▽
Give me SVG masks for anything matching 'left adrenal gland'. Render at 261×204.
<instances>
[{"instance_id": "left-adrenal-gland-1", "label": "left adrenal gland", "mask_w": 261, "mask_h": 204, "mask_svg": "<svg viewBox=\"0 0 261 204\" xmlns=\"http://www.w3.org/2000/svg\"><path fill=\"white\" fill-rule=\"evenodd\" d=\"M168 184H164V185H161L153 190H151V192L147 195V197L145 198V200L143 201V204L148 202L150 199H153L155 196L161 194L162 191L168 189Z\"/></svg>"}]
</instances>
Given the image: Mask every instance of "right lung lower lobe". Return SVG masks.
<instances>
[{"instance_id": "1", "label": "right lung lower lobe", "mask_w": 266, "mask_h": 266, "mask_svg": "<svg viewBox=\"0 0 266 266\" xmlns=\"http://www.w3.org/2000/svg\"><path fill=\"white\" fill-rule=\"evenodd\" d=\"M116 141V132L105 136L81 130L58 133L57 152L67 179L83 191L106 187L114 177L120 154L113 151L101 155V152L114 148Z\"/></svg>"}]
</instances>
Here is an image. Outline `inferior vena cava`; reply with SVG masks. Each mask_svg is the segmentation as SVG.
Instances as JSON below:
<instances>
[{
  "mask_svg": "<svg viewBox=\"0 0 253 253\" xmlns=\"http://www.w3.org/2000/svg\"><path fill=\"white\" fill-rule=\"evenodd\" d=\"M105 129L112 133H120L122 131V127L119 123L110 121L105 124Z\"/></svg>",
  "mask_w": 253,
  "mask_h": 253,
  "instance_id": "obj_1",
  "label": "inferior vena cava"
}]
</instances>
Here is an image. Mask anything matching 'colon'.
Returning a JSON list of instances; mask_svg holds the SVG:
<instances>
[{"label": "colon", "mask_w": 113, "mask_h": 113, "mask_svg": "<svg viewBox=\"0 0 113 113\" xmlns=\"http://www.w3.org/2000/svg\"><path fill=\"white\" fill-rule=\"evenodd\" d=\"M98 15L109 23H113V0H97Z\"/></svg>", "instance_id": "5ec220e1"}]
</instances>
△
## Prompt
Reproduce all of the data above verbatim, keeping every line unchanged.

## Response below
Give me SVG masks for anything matching 'left adrenal gland'. Render at 261×204.
<instances>
[{"instance_id": "left-adrenal-gland-1", "label": "left adrenal gland", "mask_w": 261, "mask_h": 204, "mask_svg": "<svg viewBox=\"0 0 261 204\" xmlns=\"http://www.w3.org/2000/svg\"><path fill=\"white\" fill-rule=\"evenodd\" d=\"M168 184H164V185H161L153 190H151V192L147 195V197L145 198V200L143 201V204L148 202L150 199H153L155 196L161 194L162 191L168 189Z\"/></svg>"}]
</instances>
Given the image: Mask every instance of "right lung lower lobe". Return SVG masks.
<instances>
[{"instance_id": "1", "label": "right lung lower lobe", "mask_w": 266, "mask_h": 266, "mask_svg": "<svg viewBox=\"0 0 266 266\" xmlns=\"http://www.w3.org/2000/svg\"><path fill=\"white\" fill-rule=\"evenodd\" d=\"M116 141V132L105 136L81 130L58 133L57 152L67 179L83 191L106 187L114 177L120 154L113 151L101 155V152L114 148Z\"/></svg>"}]
</instances>
Here is an image. Outline `inferior vena cava`; reply with SVG masks. Each mask_svg is the segmentation as SVG.
Instances as JSON below:
<instances>
[{
  "mask_svg": "<svg viewBox=\"0 0 253 253\" xmlns=\"http://www.w3.org/2000/svg\"><path fill=\"white\" fill-rule=\"evenodd\" d=\"M105 129L112 133H120L122 131V127L119 123L110 121L105 124Z\"/></svg>",
  "mask_w": 253,
  "mask_h": 253,
  "instance_id": "obj_1",
  "label": "inferior vena cava"
}]
</instances>
Here is an image. Mask anything matching 'colon'.
Returning a JSON list of instances; mask_svg holds the SVG:
<instances>
[{"label": "colon", "mask_w": 113, "mask_h": 113, "mask_svg": "<svg viewBox=\"0 0 113 113\" xmlns=\"http://www.w3.org/2000/svg\"><path fill=\"white\" fill-rule=\"evenodd\" d=\"M98 15L109 23H113V0H97Z\"/></svg>", "instance_id": "5ec220e1"}]
</instances>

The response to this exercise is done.